Saturday, 30 April 2016

Will Saudi Arabia end its addiction to oil?

Optimism over the Saudi national vision is premature.

On 25 April, Saudi Arabia unveiled its national vision, a set of goals it wants to achieve by 2030. A central theme in the Vision 2030, a brainchild of the Deputy Crown Prince Mohammad bin Salman, is putting an end the country’s chronic reliance on oil. Some have lauded the announcement as the long-awaited push Saudi Arabia has always needed. Others called it a mere public relations exercise. On balance, caution must be the order of the day.
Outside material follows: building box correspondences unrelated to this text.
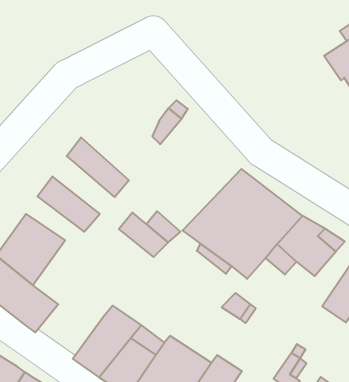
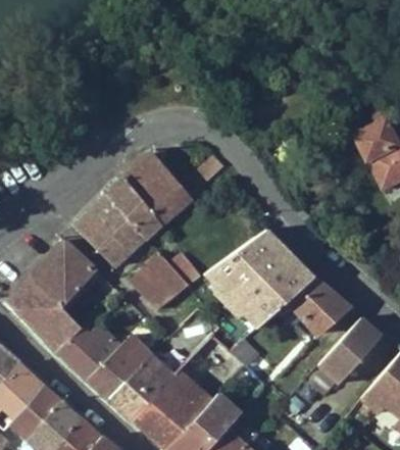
building: none -> [123,153,190,224]
building: none -> [93,195,146,251]
building: none -> [131,267,173,310]
building: none -> [57,324,120,379]

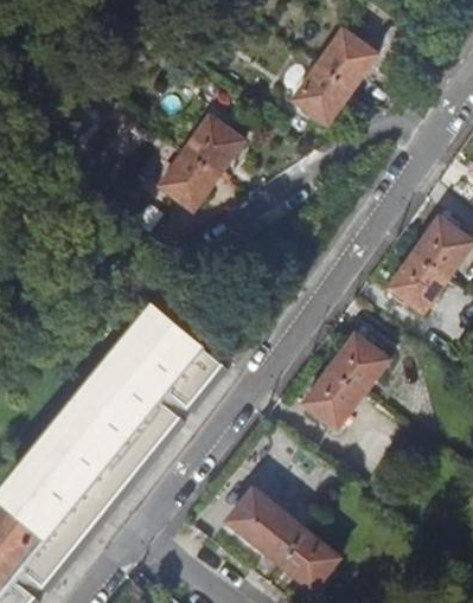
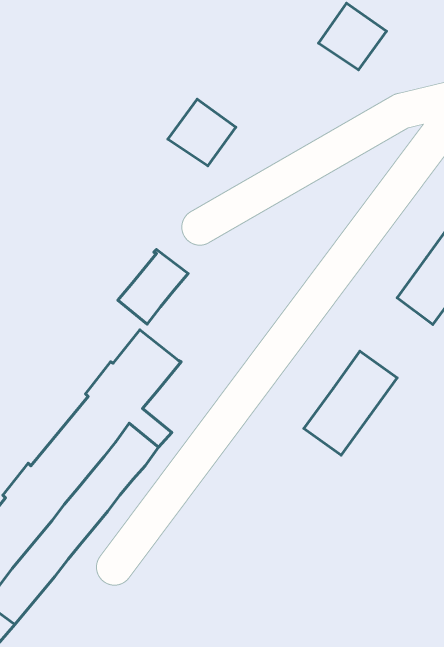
building: [292,62,352,122] -> none
building: [160,147,218,205] -> none
building: [160,341,223,408] -> [118,250,188,324]
building: [225,489,335,590] -> none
Any claims that Saudi Arabia is already on track to end its “addiction to oil” in the next few years are premature for four reasons.

1. Announcing a national vision is not new in this region. In fact, Saudi Arabia is a late joiner. BahrainKuwaitOmanQatar and the United Arab Emirates (ie all other Gulf countries) have all published their own national visions years ago. The publication did not ensure timely implementation or immunity from the decline in oil prices.

2. Vision 2030 is a set of long-term goals or targets, not a concrete plan of how to achieve them. A plan should be released in May/June under the title of National Transformation Plan after a few months’ delay. But to put it briefly: a vision is not a plan; and having a plan does not guarantee execution.

3. Execution of any plan is likely to prove difficult. There are signs of difficulty even this early in the process. Only days before the announcement of the vision, the Saudi water and electricity minister was fired following public outcry over higher utility tariffs. Public dissatisfaction could intensify as more difficult measures are rolled out.

4. One of the most headline-grabbing measures—the plan to replace oil revenues with the proceeds from a $2 trillion sovereign wealth fund—is unrealistic. Even if the fund reaches the required size and somehow manages to increase the share of its foreign investments to half from 5% currently (domestic holdings are mostly oil related), an optimistic return of 7% on overseas assets would generate only $70bn per year. This would not be enough to replace oil revenues and finance the expected budget deficits, which together totalled $216bn in 2015 for example. 

Overall, the attempt to transform Saudi Arabia’s economy away from its oil dependence is needed, and steps taken towards this are positive. But a viable plan is required to show how this ambitious target can be achieved. Even then, the actual implementation of the plan will be key.


  1. I've heard that the arabic version of the Vision has a bit more detail than the English version (e.g. on taxes) - have you spotted anything?

    1. They are the same. I have not seen any differences.